Adapun tiga grup perusahaan tersebut adalah Permata Hijau Group, Wilmar Group, dan Musim Mas Group.
Penangkapan dan penahanan yang dilakukan Kejagung terhadap para tersangka itu, kata Yanto, merupakan bagian dari proses hukum yang mesti dihormati.
"Hakim dapat dilakukan tindakan penangkapan dan penahanan atas perintah Jaksa Agung dengan persetujuan Ketua Mahkamah Agung," ujarnya.
Selain itu, ia mengatakan semua pihak wajib menghormati asas praduga tak bersalah selama proses hukum berlangsung.

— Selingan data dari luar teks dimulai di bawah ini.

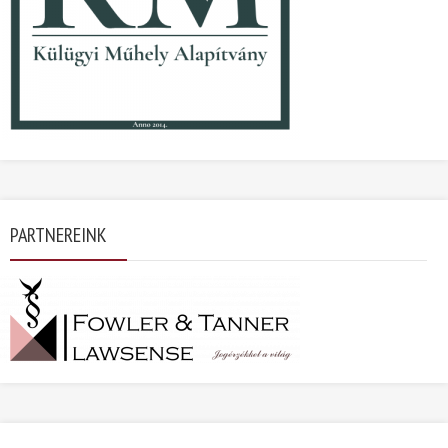
PARTNEREINK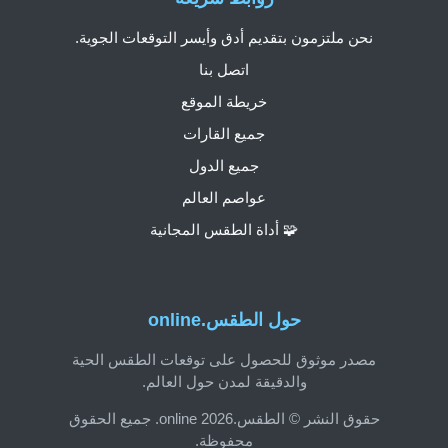
نحن ملتزمون بتقديم أدق وأيسر التوقعات الجوية.
اتصل بنا
خريطة الموقع
جميع القارات
جميع الدول
عواصم العالم
🧩 أداة الطقس المجانية
حول الطقس.online
مصدر موثوق للحصول على توقعات الطقس الحية
والدقيقة لمدن حول العالم.
حقوق النشر © الطقس.online 2026. جميع الحقوق
محفوظة.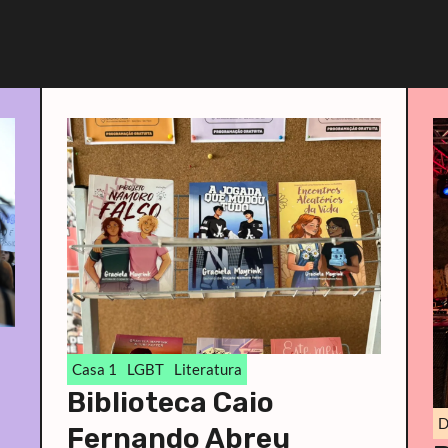
Casa 1
LGBT
Literatura
Biblioteca Caio
D
Fernando Abreu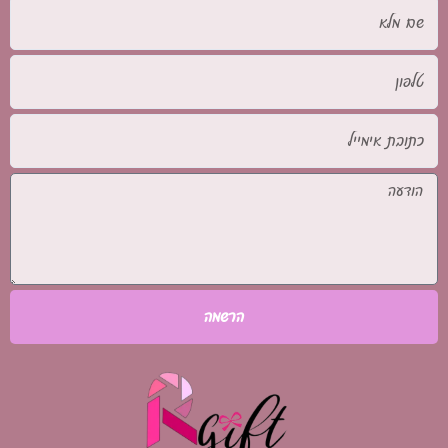
שם
מלא
טלפון
כתובת
אימייל
הודעה
הרשמה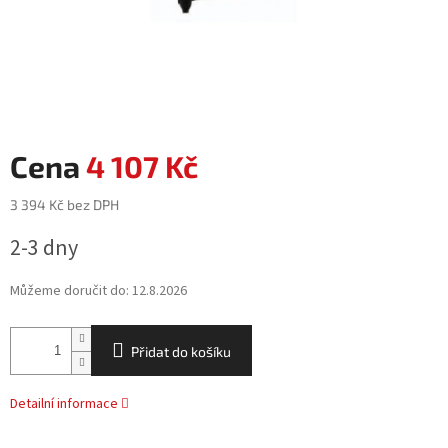
4 107 Kč
3 394 Kč bez DPH
Měrná
2-3 dny
cena:
Můžeme doručit do:
12.8.2026
Přidat do košíku
Detailní informace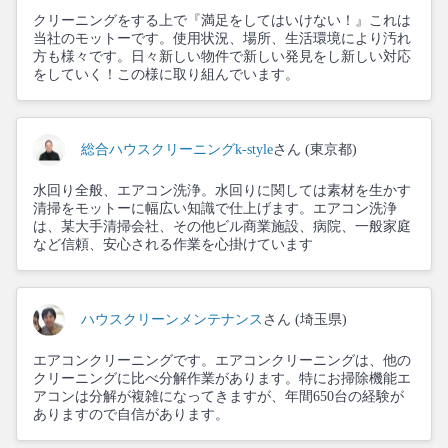
クリーニングをする上で『満足をしてはいけない！』これは
当社のモットーです。使用状況、場所、生活環境により汚れ
方も様々です。日々新しい物件で新しい発見をし新しい対応
をしていく！この様に取り組んでいます。
総合ハウスクリーニングk-style
さん (東京都)
水回り全般、エアコン洗浄。水回りに関しては素材を生かす
清掃をモットーに幅広い知識で仕上げます。エアコン洗浄
は、某大手清掃会社、その他ビル商業施設、病院、一般家庭
など信頼、安心される作業を心掛けています
ハウスクリーンメンテナンス
さん (埼玉県)
エアコンクリーニングです。エアコンクリーニングは、他の
クリーニングに比べ分解作業があります。特にお掃除機能エ
アコンは分解が複雑になってきますが、年間650台の経験が
ありますので自信があります。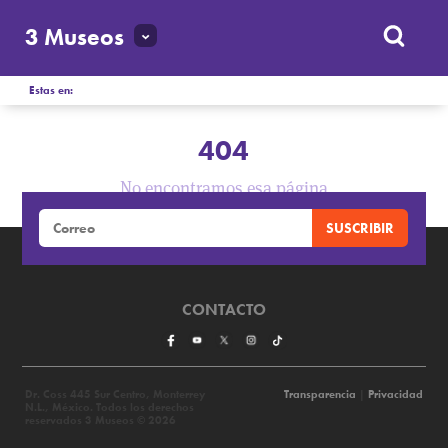
3 Museos
Estas en:
404
No encontramos esa página
CONTACTO
Dr. Coss 445 Sur Centro, Monterrey
Transparencia
|
Privacidad
N.L., México. Todos los derechos
reservados 3 Museos © 2026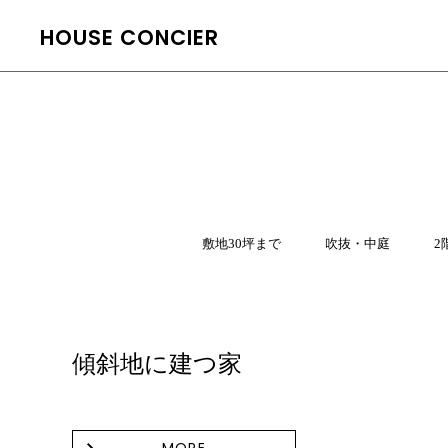
HOUSE CONCIER
敷地30坪まで
吹抜・中庭
2
傾斜地に建つ家
MORE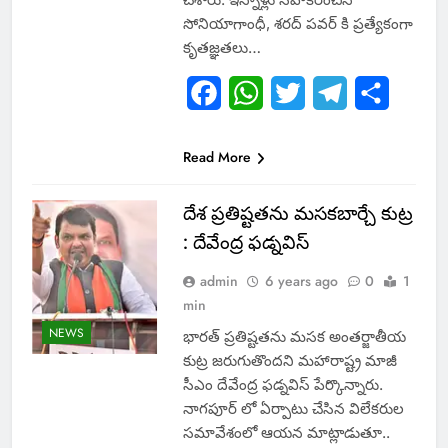
సోనియాగాంధీ, శరద్ పవర్ కి ప్రత్యేకంగా
కృతజ్ఞతలు…
Facebook
WhatsApp
Twitter
Telegram
Share
Read More
దేశ ప్రతిష్టతను మసకబార్చే కుట్ర
: దేవేంద్ర ఫడ్నవిస్
admin
6 years ago
0
1
min
NEWS
భారత్ ప్రతిష్టతను మసక అంతర్జాతీయ
కుట్ర జరుగుతొందని మహారాష్ట్ర మాజీ
సీఎం దేవేంద్ర ఫడ్నవిస్ పేర్కొన్నారు.
నాగపూర్ లో ఏర్పాటు చేసిన విలేకరుల
సమావేశంలో ఆయన మాట్లాడుతూ..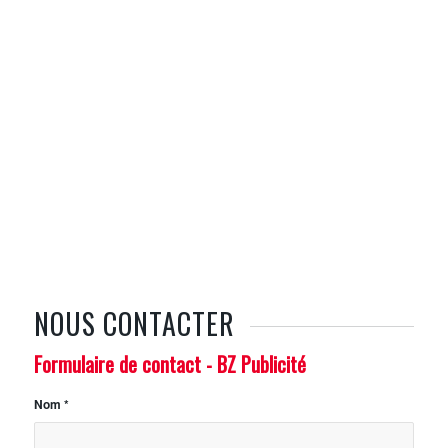
NOUS CONTACTER
Formulaire de contact - BZ Publicité
Nom
*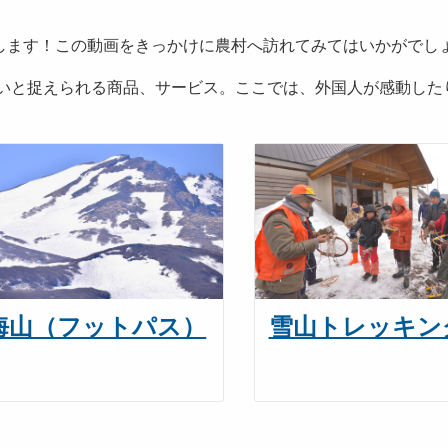
します！この動画をきっかけに農村へ訪れてみてはいかがでし
いと捉えられる商品、サービス。ここでは、外国人が感動した
海山（フットパス）
雪山トレッキン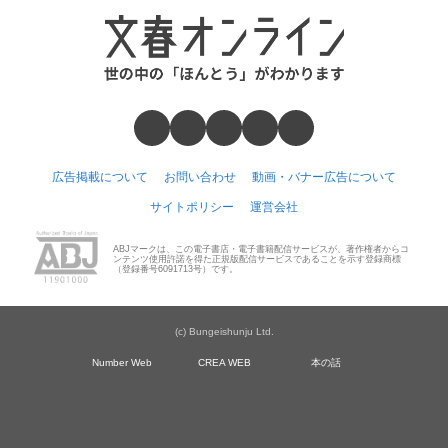
広告掲載について
お問い合わせ
動画・バナー広告について
サイトポリシー
運営会社
ABJマークは、この電子書店・電子書籍配信サービスが、著作権者からコ
ンテンツ使用許諾を得た正規版配信サービスであることを示す登録商標
（登録番号6091713号）です。
(c) Bungeishunju Ltd.
Number Web
CREA WEB
本の話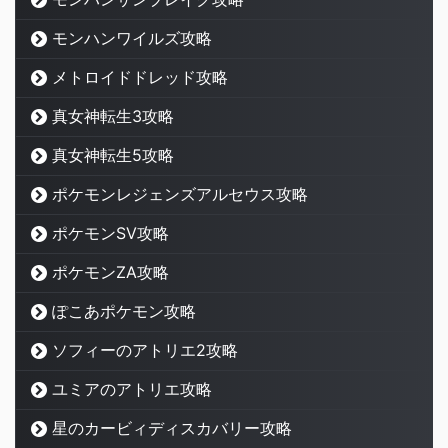
モンハンワイルズ攻略
メトロイドドレッド攻略
真女神転生3攻略
真女神転生5攻略
ポケモンレジェンズアルセウス攻略
ポケモンSV攻略
ポケモンZA攻略
ぽこあポケモン攻略
ソフィーのアトリエ2攻略
ユミアのアトリエ攻略
星のカービィディスカバリー攻略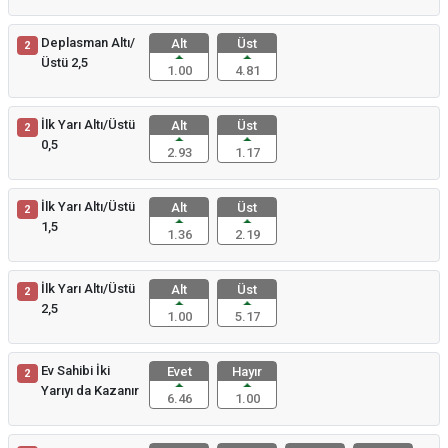
Deplasman Altı/
Alt
Üst
2
Üstü 2,5
1.00
4.81
İlk Yarı Altı/Üstü
Alt
Üst
2
0,5
2.93
1.17
İlk Yarı Altı/Üstü
Alt
Üst
2
1,5
1.36
2.19
İlk Yarı Altı/Üstü
Alt
Üst
2
2,5
1.00
5.17
Ev Sahibi İki
Evet
Hayır
2
Yarıyı da Kazanır
6.46
1.00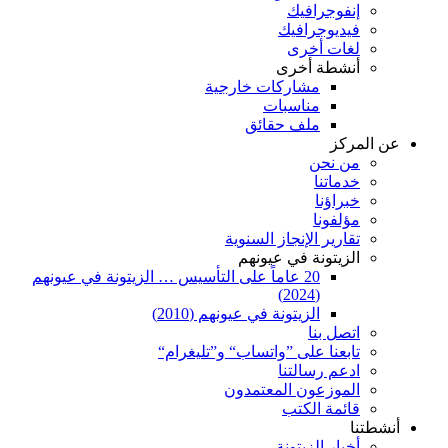
إنفوجرافيك
فيديوجرافيك
لغات أخرى
أنشطة أخرى
مشاركات خارجية
مناسبات
ملف حقائق
عن المركز
من نحن
خدماتنا
خبراؤنا
مؤلفونا
تقارير الإنجاز السنوية
الزيتونة في عيونهم
20 عاماً على التأسيس … الزيتونة في عيونهم
(2024)
الزيتونة في عيونهم (2010)
اتصل بنا
تابعنا على ”واتساب“ و”تليغرام“
ادعم رسالتنا
الموزعون المعتمدون
قائمة الكتب
أنشطتنا
أخبار الزيتونة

Adapun dua orang tersangka lain, yakni Aryanto (Ar) dan Marcella Santoso (MS) selaku kuasa hukum dari tiga grup perusahaan sawit dalam persidangan.
Awal Mula Suap
Direktur Penyidikan Jaksa Agung Muda Tindak Pidana Khusus (Jampidsus) Kejagung, Abdul Qohar, mengungkap bahwa suap ini bermula dari kesepakatan antara Aryanto dengan Wahyu untuk mengurus korupsi korporasi tersebut. Panitera ini kemudian menyampaikan pesan tersebut kepada Arif Nuryanta.
Arif menyetujuinya dengan syarat Rp20 miliar per hakim yang menangani perkara, sehingga totalnya Rp60 miliar. Aryanto, yang mendapatkan informasi tersebut dari Wahyu, menyanggupi itu. Dia menyerahkan Rp60 miliar dalam bentuk dolar AS melalui Wahyu.
Atas jasanya sebagai perantara, Wahyu mendapat US$50 ribu dari Arif.
"Jadi Wahyu Gunawan pun mendapat bagian setelah adanya penyerahan uang tersebut," kata Qohar saat Konferensi Pers di Gedung Kartika Kejagung, Senin (14/4/2025) dini hari.
Arif lantas menunjuk anggota majelis hakim yang menangani perkara, yang terdiri dari Djuyamto, Agam, dan Ali, dan menyalurkan uang itu.
"Ketiga hakim tersebut mengetahui tujuan penerimaan uang tersebut, yaitu agar perkara tersebut diputus ontslag," kata Qohar.
Tiga terdakwa korporasi tersebut akhirnya dijatuhi putusan ontslag di PN Tipikor Jakarta Pusat pada 19 Maret 2025.